Having predicted stable gasoline prices a couple of months ago, Peter Krueger is not about to repeat that mistake.
The state executive of the Nevada Petroleum Marketers and Convenience Store Association has swung firmly into the pessimists' camp, based on what he has seen and on anecdotal reports from his members.
"I think it is highly probable that we will have $4 a gallon at the pump by Memorial Day," Krueger said.
AAA's Daily Fuel Gauge Report on Monday showed that the average price of regular gasoline has risen 12 percent in the past month to $3.46 in the Las Vegas area.
Gasbuddy.com, a website tracking gasoline prices for more than 125,000 gas stations in the United States and Canada, listed a sprinkling of service stations in the Los Angeles area that already have reached or crossed the $4 mark, but nothing locally higher than $3.59.
Despite the rapid run-up in crude oil prices since Libya descended into chaos in mid-February, Stephen Brown, director of the University of Nevada, Las Vegas Center for Business and Economic Research, expects pump prices locally to crest around $3.65 in the next few months.
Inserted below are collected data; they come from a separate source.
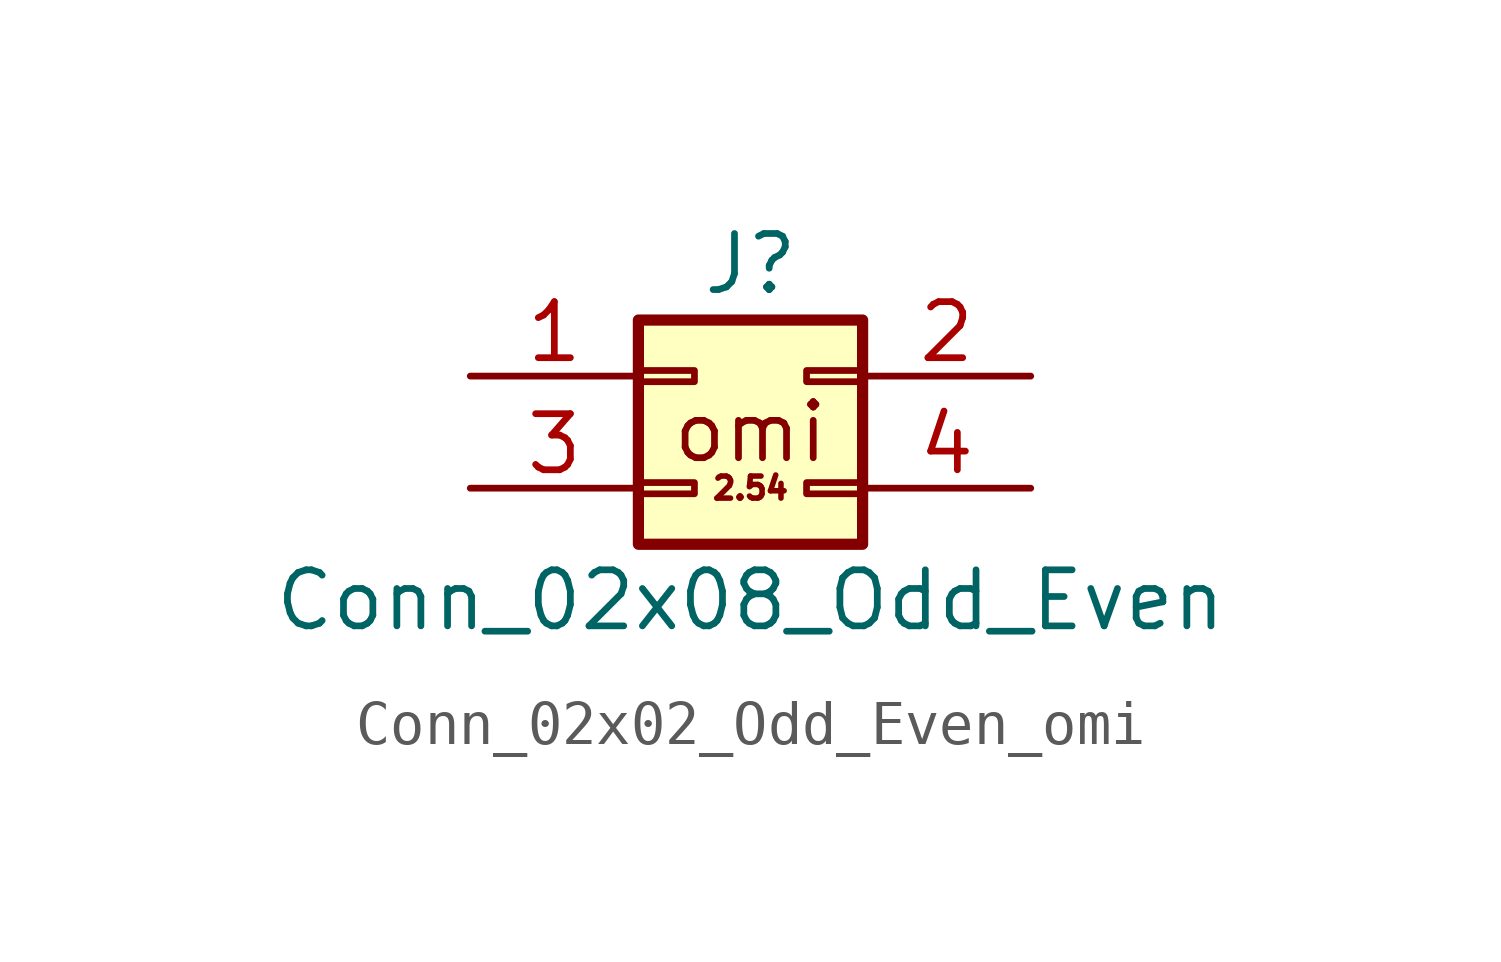
<source format=kicad_sym>
(kicad_symbol_lib
  (version 20220914)
  (generator kicad_symbol_editor)
  (symbol "Conn_02x02_Odd_Even_omi"
    (pin_names
      (offset 1.016) hide)
    (property "Reference" "J"
      (at 1.27 12.7 0)
      (effects (font (size 1.27 1.27))))
    (property "Value" "Conn_02x08_Odd_Even"
      (at 1.27 5.08 0)
      (effects (font (size 1.27 1.27))))
    (symbol "Conn_02x02_Odd_Even_omi_1_1"
      (rectangle (start -1.27 7.747) (end 0 7.493) (stroke (width 0.152) (type default)) (fill (type none)))
      (rectangle (start -1.27 10.287) (end 0 10.033) (stroke (width 0.152) (type default)) (fill (type none)))
      (rectangle (start -1.27 11.43) (end 3.81 6.35) (stroke (width 0.254) (type default)) (fill (type background)))
      (rectangle (start 3.81 7.747) (end 2.54 7.493) (stroke (width 0.152) (type default)) (fill (type none)))
      (rectangle (start 3.81 10.287) (end 2.54 10.033) (stroke (width 0.152) (type default)) (fill (type none)))
      (text "2.54" (at 1.27 7.62 0) (effects (font (size 0.5 0.5))))
      (text "omi" (at 1.27 8.89 0) (effects (font (size 1.27 1.27))))
      (pin passive line (at -5.08 10.16 0) (length 3.81) (name "Pin_1" (effects (font (size 1.27 1.27)))) (number "1" (effects (font (size 1.27 1.27)))))
      (pin passive line (at 7.62 10.16 180) (length 3.81) (name "Pin_2" (effects (font (size 1.27 1.27)))) (number "2" (effects (font (size 1.27 1.27)))))
      (pin passive line (at -5.08 7.62 0) (length 3.81) (name "Pin_3" (effects (font (size 1.27 1.27)))) (number "3" (effects (font (size 1.27 1.27)))))
      (pin passive line (at 7.62 7.62 180) (length 3.81) (name "Pin_4" (effects (font (size 1.27 1.27)))) (number "4" (effects (font (size 1.27 1.27))))))))
</source>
His reading of the oil industry fundamentals, the focus of his work for three decades, leads him to think the fear factor haunting the markets could abate.
"I think if there proves to be no supply disruption from Libya, then oil prices are too high and should come back down," Brown said.
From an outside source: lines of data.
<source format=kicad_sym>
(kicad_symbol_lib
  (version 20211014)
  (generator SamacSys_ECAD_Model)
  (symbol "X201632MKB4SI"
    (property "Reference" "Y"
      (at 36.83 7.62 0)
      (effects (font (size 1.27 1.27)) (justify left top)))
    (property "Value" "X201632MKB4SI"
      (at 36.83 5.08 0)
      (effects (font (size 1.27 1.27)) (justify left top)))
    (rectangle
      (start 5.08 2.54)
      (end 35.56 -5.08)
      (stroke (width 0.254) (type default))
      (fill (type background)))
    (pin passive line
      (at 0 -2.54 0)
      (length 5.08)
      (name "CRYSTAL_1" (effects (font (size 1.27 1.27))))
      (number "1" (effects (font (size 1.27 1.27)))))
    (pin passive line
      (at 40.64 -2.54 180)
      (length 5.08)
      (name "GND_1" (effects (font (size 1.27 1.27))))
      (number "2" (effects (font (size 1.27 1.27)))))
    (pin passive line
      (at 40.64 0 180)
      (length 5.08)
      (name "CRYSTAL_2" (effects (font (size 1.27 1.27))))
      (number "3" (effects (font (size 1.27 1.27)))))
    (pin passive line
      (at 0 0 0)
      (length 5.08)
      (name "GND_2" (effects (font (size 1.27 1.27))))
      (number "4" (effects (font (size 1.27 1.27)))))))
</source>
The trend of pump prices sinking more slowly than they rise could mean it will take weeks for any benefit to appear.
Already, drivers are feeling the pinch.
"Oh my God, the prices are high and there is no excuse in the world," Griselda Garibay said as she pumped $51 of regular into her father's Ford Expedition. "We are already making changes in our household budget because of it."
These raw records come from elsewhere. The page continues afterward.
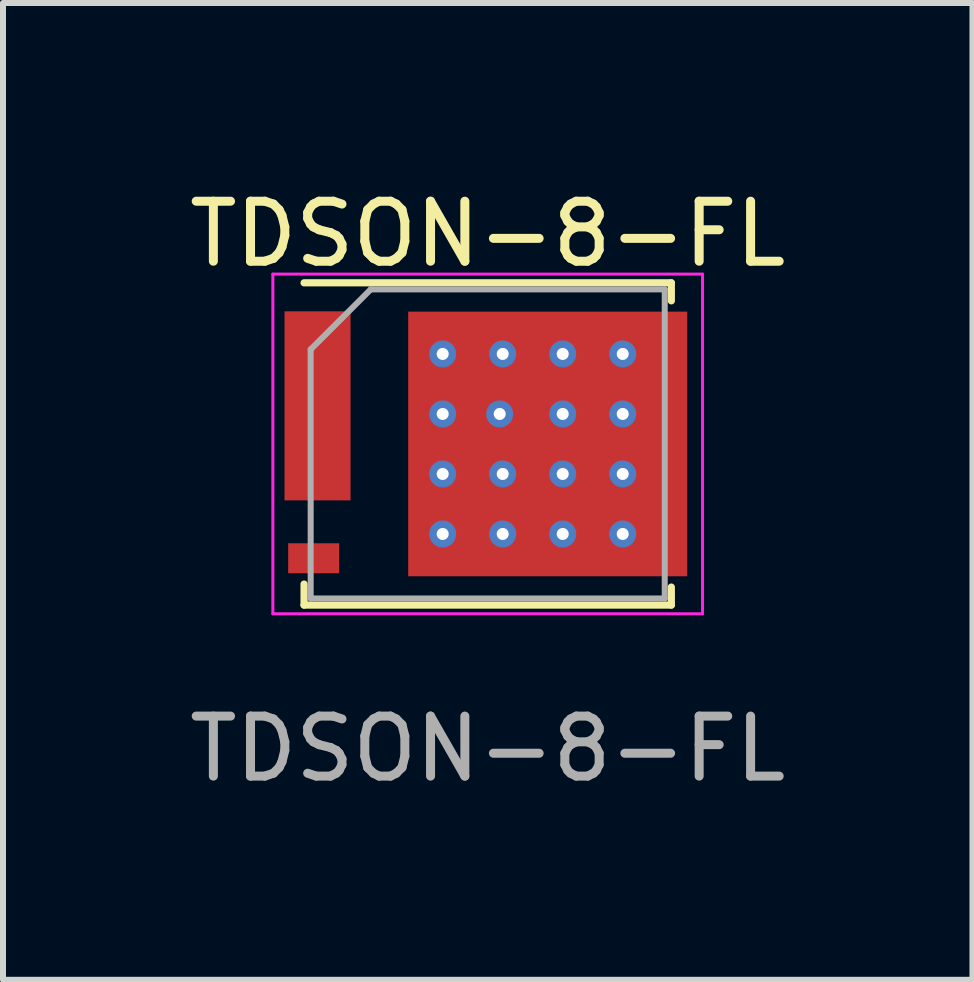
<source format=kicad_pcb>
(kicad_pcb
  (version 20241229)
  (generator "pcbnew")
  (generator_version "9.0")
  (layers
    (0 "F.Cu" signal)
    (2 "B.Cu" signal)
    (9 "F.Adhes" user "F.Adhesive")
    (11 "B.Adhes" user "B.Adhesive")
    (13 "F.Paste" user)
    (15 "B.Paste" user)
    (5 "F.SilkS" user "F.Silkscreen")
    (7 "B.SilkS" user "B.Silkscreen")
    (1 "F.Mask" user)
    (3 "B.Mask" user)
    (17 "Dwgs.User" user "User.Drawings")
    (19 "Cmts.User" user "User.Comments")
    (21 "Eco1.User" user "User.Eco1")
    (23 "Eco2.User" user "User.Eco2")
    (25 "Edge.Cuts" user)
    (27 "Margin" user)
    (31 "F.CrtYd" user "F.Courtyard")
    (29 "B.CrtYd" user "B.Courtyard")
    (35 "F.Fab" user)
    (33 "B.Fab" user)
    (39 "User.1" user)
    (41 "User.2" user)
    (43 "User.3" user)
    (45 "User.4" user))
  (footprint "TDSON-8-FL"
    (layer "F.Cu")
    (at 5.077 4.348)
    (property "Reference" "TDSON-8-FL" (at 0 -3.5 0) (layer "F.SilkS") (effects (font (size 1 1) (thickness 0.15))))
    (attr smd)
    (fp_line (start -3.06 2.335) (end -3.06 2.685) (stroke (width 0.12) (type solid)) (layer "F.SilkS"))
    (fp_line (start 3.06 -2.685) (end -3.06 -2.685) (stroke (width 0.12) (type solid)) (layer "F.SilkS"))
    (fp_line (start 3.06 -2.385) (end 3.06 -2.685) (stroke (width 0.12) (type solid)) (layer "F.SilkS"))
    (fp_line (start 3.06 2.385) (end 3.06 2.685) (stroke (width 0.12) (type solid)) (layer "F.SilkS"))
    (fp_line (start 3.06 2.685) (end -3.06 2.685) (stroke (width 0.12) (type solid)) (layer "F.SilkS"))
    (fp_line (start -3.58 -2.83) (end -3.58 2.83) (stroke (width 0.05) (type solid)) (layer "F.CrtYd"))
    (fp_line (start -3.58 2.83) (end 3.58 2.83) (stroke (width 0.05) (type solid)) (layer "F.CrtYd"))
    (fp_line (start 3.58 -2.83) (end -3.58 -2.83) (stroke (width 0.05) (type solid)) (layer "F.CrtYd"))
    (fp_line (start 3.58 2.83) (end 3.58 -2.83) (stroke (width 0.05) (type solid)) (layer "F.CrtYd"))
    (fp_line (start -2.95 2.575) (end -2.95 -1.575) (stroke (width 0.1) (type solid)) (layer "F.Fab"))
    (fp_line (start -1.95 -2.575) (end -2.95 -1.575) (stroke (width 0.1) (type solid)) (layer "F.Fab"))
    (fp_line (start -1.95 -2.575) (end 2.95 -2.575) (stroke (width 0.1) (type solid)) (layer "F.Fab"))
    (fp_line (start 2.95 -2.575) (end 2.95 2.575) (stroke (width 0.1) (type solid)) (layer "F.Fab"))
    (fp_line (start 2.95 2.575) (end -2.95 2.575) (stroke (width 0.1) (type solid)) (layer "F.Fab"))
    (fp_text user "${REFERENCE}" (at 0 5.08 0) (layer "F.Fab") (effects (font (size 1 1) (thickness 0.15))))
    (pad "" smd rect (at -3.013 -1.943) (size 0.5 0.4) (layers "F.Paste"))
    (pad "" smd rect (at -3.013 -0.639) (size 0.5 0.4) (layers "F.Paste"))
    (pad "" smd rect (at -3.013 0.655) (size 0.5 0.4) (layers "F.Paste"))
    (pad "" smd custom (at -2.6 -0.635) (size 0.6 3.1) (layers "F.Mask") (options (anchor rect)) (primitives (gr_poly (pts (xy -0.3 -1.05) (xy -0.72 -1.05) (xy -0.72 -1.55) (xy -0.3 -1.55)) (width 0) (fill yes)) (gr_poly (pts (xy -0.3 0.25) (xy -0.72 0.25) (xy -0.72 -0.25) (xy -0.3 -0.25)) (width 0) (fill yes)) (gr_poly (pts (xy -0.3 1.55) (xy -0.72 1.55) (xy -0.72 1.05) (xy -0.3 1.05)) (width 0) (fill yes))))
    (pad "" smd roundrect (at -2.52 -1.7) (size 0.3 0.8) (layers "F.Paste") (roundrect_rratio 0.25))
    (pad "" smd roundrect (at -2.52 -0.635) (size 0.3 0.8) (layers "F.Paste") (roundrect_rratio 0.25))
    (pad "" smd roundrect (at -2.52 0.4) (size 0.3 0.8) (layers "F.Paste") (roundrect_rratio 0.25))
    (pad "" smd roundrect (at -1.052 1) (size 0.3 0.8) (layers "F.Paste") (roundrect_rratio 0.3))
    (pad "" smd roundrect (at -1.051 0.006) (size 0.3 0.8) (layers "F.Paste") (roundrect_rratio 0.3))
    (pad "" smd roundrect (at -1.046 -1.003) (size 0.3 0.8) (layers "F.Paste") (roundrect_rratio 0.3))
    (pad "" smd roundrect (at -1.04 1.896) (size 0.3 0.5) (layers "F.Paste") (roundrect_rratio 0.3))
    (pad "" smd roundrect (at -1.036 -1.893) (size 0.3 0.5) (layers "F.Paste") (roundrect_rratio 0.3))
    (pad "" smd roundrect (at -0.267 -1.003) (size 0.8 0.8) (layers "F.Paste") (roundrect_rratio 0.25))
    (pad "" smd roundrect (at -0.26 0.011) (size 0.8 0.8) (layers "F.Paste") (roundrect_rratio 0.25))
    (pad "" smd roundrect (at -0.26 1.904) (size 0.8 0.5) (layers "F.Paste") (roundrect_rratio 0.25))
    (pad "" smd roundrect (at -0.254 -1.896) (size 0.8 0.5) (layers "F.Paste") (roundrect_rratio 0.25))
    (pad "" smd roundrect (at -0.241 0.987) (size 0.8 0.8) (layers "F.Paste") (roundrect_rratio 0.25))
    (pad "" smd custom (at 0.65 0) (size 3.75 4.41) (layers "F.Mask") (options (anchor rect)) (primitives (gr_poly (pts (xy 2.675 -1.605) (xy 1.875 -1.605) (xy 1.875 -2.205) (xy 2.675 -2.205)) (width 0) (fill yes)) (gr_poly (pts (xy 2.675 -0.335) (xy 1.875 -0.335) (xy 1.875 -0.935) (xy 2.675 -0.935)) (width 0) (fill yes)) (gr_poly (pts (xy 2.675 0.935) (xy 1.875 0.935) (xy 1.875 0.335) (xy 2.675 0.335)) (width 0) (fill yes)) (gr_poly (pts (xy 2.675 2.205) (xy 1.875 2.205) (xy 1.875 1.605) (xy 2.675 1.605)) (width 0) (fill yes))))
    (pad "" smd roundrect (at 0.726 -0.985) (size 0.8 0.8) (layers "F.Paste") (roundrect_rratio 0.25))
    (pad "" smd roundrect (at 0.746 -0.016) (size 0.8 0.8) (layers "F.Paste") (roundrect_rratio 0.25))
    (pad "" smd roundrect (at 0.752 -1.89) (size 0.8 0.5) (layers "F.Paste") (roundrect_rratio 0.25))
    (pad "" smd roundrect (at 0.759 0.999) (size 0.8 0.8) (layers "F.Paste") (roundrect_rratio 0.25))
    (pad "" smd roundrect (at 0.767 1.913) (size 0.8 0.5) (layers "F.Paste") (roundrect_rratio 0.25))
    (pad "" smd roundrect (at 1.747 -0.009) (size 0.8 0.8) (layers "F.Paste") (roundrect_rratio 0.25))
    (pad "" smd roundrect (at 1.747 0.999) (size 0.8 0.8) (layers "F.Paste") (roundrect_rratio 0.25))
    (pad "" smd roundrect (at 1.751 -1.902) (size 0.8 0.5) (layers "F.Paste") (roundrect_rratio 0.25))
    (pad "" smd roundrect (at 1.754 -1.005) (size 0.8 0.8) (layers "F.Paste") (roundrect_rratio 0.25))
    (pad "" smd roundrect (at 1.76 1.906) (size 0.8 0.5) (layers "F.Paste") (roundrect_rratio 0.25))
    (pad "" smd rect (at 2.905 -1.905) (size 0.75 0.5) (layers "F.Paste"))
    (pad "" smd rect (at 2.905 -0.635) (size 0.75 0.5) (layers "F.Paste"))
    (pad "" smd rect (at 2.905 0.635) (size 0.75 0.5) (layers "F.Paste"))
    (pad "" smd rect (at 2.905 1.905) (size 0.75 0.5) (layers "F.Paste"))
    (pad "1" smd rect (at -2.836 -0.635) (size 1.1 3.15) (layers "F.Cu"))
    (pad "4" smd rect (at -2.9 1.905) (size 0.85 0.5) (layers "F.Cu" "F.Mask" "F.Paste"))
    (pad "5" thru_hole circle (at -0.75 -1.5) (size 0.45 0.45) (drill 0.2) (property pad_prop_heatsink) (layers "*.Cu") (remove_unused_layers yes) (keep_end_layers yes) (zone_layer_connections))
    (pad "5" thru_hole circle (at -0.75 -0.5) (size 0.45 0.45) (drill 0.2) (property pad_prop_heatsink) (layers "*.Cu") (remove_unused_layers yes) (keep_end_layers yes) (zone_layer_connections))
    (pad "5" thru_hole circle (at -0.75 0.5) (size 0.45 0.45) (drill 0.2) (property pad_prop_heatsink) (layers "*.Cu") (remove_unused_layers yes) (keep_end_layers yes) (zone_layer_connections))
    (pad "5" thru_hole circle (at -0.75 1.5) (size 0.45 0.45) (drill 0.2) (property pad_prop_heatsink) (layers "*.Cu") (remove_unused_layers yes) (keep_end_layers yes) (zone_layer_connections))
    (pad "5" thru_hole circle (at 0.2 -0.5) (size 0.45 0.45) (drill 0.2) (property pad_prop_heatsink) (layers "*.Cu") (remove_unused_layers yes) (keep_end_layers yes) (zone_layer_connections))
    (pad "5" thru_hole circle (at 0.25 -1.5) (size 0.45 0.45) (drill 0.2) (property pad_prop_heatsink) (layers "*.Cu") (remove_unused_layers yes) (keep_end_layers yes) (zone_layer_connections))
    (pad "5" thru_hole circle (at 0.25 0.5) (size 0.45 0.45) (drill 0.2) (property pad_prop_heatsink) (layers "*.Cu") (remove_unused_layers yes) (keep_end_layers yes) (zone_layer_connections))
    (pad "5" thru_hole circle (at 0.25 1.5) (size 0.45 0.45) (drill 0.2) (property pad_prop_heatsink) (layers "*.Cu") (remove_unused_layers yes) (keep_end_layers yes) (zone_layer_connections))
    (pad "5" smd custom (at 1 0) (size 4.65 4.41) (layers "F.Cu") (options (anchor rect)) (primitives (gr_bbox (start -0.75 -0.75) (end 0.75 0.75) (fill no))))
    (pad "5" thru_hole circle (at 1.25 -1.5) (size 0.45 0.45) (drill 0.2) (property pad_prop_heatsink) (layers "*.Cu") (remove_unused_layers yes) (keep_end_layers yes) (zone_layer_connections))
    (pad "5" thru_hole circle (at 1.25 -0.5) (size 0.45 0.45) (drill 0.2) (property pad_prop_heatsink) (layers "*.Cu") (remove_unused_layers yes) (keep_end_layers yes) (zone_layer_connections))
    (pad "5" thru_hole circle (at 1.25 0.5) (size 0.45 0.45) (drill 0.2) (property pad_prop_heatsink) (layers "*.Cu") (remove_unused_layers yes) (keep_end_layers yes) (zone_layer_connections))
    (pad "5" thru_hole circle (at 1.25 1.5) (size 0.45 0.45) (drill 0.2) (property pad_prop_heatsink) (layers "*.Cu") (remove_unused_layers yes) (keep_end_layers yes) (zone_layer_connections))
    (pad "5" thru_hole circle (at 2.25 -1.5) (size 0.45 0.45) (drill 0.2) (property pad_prop_heatsink) (layers "*.Cu") (remove_unused_layers yes) (keep_end_layers yes) (zone_layer_connections))
    (pad "5" thru_hole circle (at 2.25 -0.5) (size 0.45 0.45) (drill 0.2) (property pad_prop_heatsink) (layers "*.Cu") (remove_unused_layers yes) (keep_end_layers yes) (zone_layer_connections))
    (pad "5" thru_hole circle (at 2.25 0.5) (size 0.45 0.45) (drill 0.2) (property pad_prop_heatsink) (layers "*.Cu") (remove_unused_layers yes) (keep_end_layers yes) (zone_layer_connections))
    (pad "5" thru_hole circle (at 2.25 1.5) (size 0.45 0.45) (drill 0.2) (property pad_prop_heatsink) (layers "*.Cu") (remove_unused_layers yes) (keep_end_layers yes) (zone_layer_connections)))
  (gr_rect
    (start -3 -3)
    (end 13.155 13.277)
    (stroke (width 0.1) (type default))
    (fill no)
    (layer "Edge.Cuts")))
</source>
Alan Gilford, who owns a couple of Dairy Queen franchises in Las Vegas, has seen gasoline prices bruise his business.
"All my suppliers are coming in with fuel surcharges," he said as he filled his truck at the Costco on Martin Luther King Boulevard. "Most people think they just feel it at the pump, but everybody will see it at the food stores and restaurants."
The Nissan Titan truck Gilford uses for work drank $64 for a fill-up. Though he would like a smaller truck, the Nissan is paid for, he said. By his calculation, the operating savings he would reap by trading it in for something more fuel-efficient would be eaten up by loan payments on a new truck.
While stopping at Costco on his way to a reunion in Mesquite, Richard Reinke of Fresno, Calif., embodied both the good and the bad news for the all-important visitor industry.
"If I'm going to go somewhere, I'm going to do it," he said. "You can't just stay home and be a hermit. But with these prices, I probably won't be going places as much."
Patrick DeHaan, senior petroleum analyst for Gasbuddy.com, considers $4 a gallon not a matter of if, but when, as the current forces driving up crude oil meld with the typical market forces that drive up prices during the summer driving season. His best-case projections call for $4 a gallon prices by Memorial Day, but possibly earlier if the political situation in the Middle East deteriorates.
While shying away from specific targets, American Petroleum Institute senior economic adviser Rayola Dougher laid out a case for the worst not happening. Even as global economies recover and drive up demand, she said, the world has 5 million to 6 million barrels a day of spare pumping capacity while U.S. inventories are at five-year highs.
By her calculation, oil would have to hit about $126 a barrel to drive Nevada prices to $4 a gallon, and $168 a barrel to support the $5 a gallon that some industry observers say it will hit this year. As of Monday, the price of a barrel was about $97.
Even if Libya's 1.6 million barrels a day disappeared, she said, the surplus production could absorb it, especially if the Saudis step in to make up the difference.
That would come none too soon for the visitor industry. With the AAA showing regular gasoline in the Los Angeles area averaging $3.77 a gallon on Monday, up 12.5 percent in the past month, Brown said the risk has begun to rise that pump prices will dampen demand for leisure travel in Las Vegas' largest market.
All of the experts agree that the situation is the most volatile it has been in years, with the outcome hinging on the direction political forces might follow.
Should unrest appear in the eastern provinces of Saudi Arabia, the home of the oil fields, "Then all bets are off," Dougher said.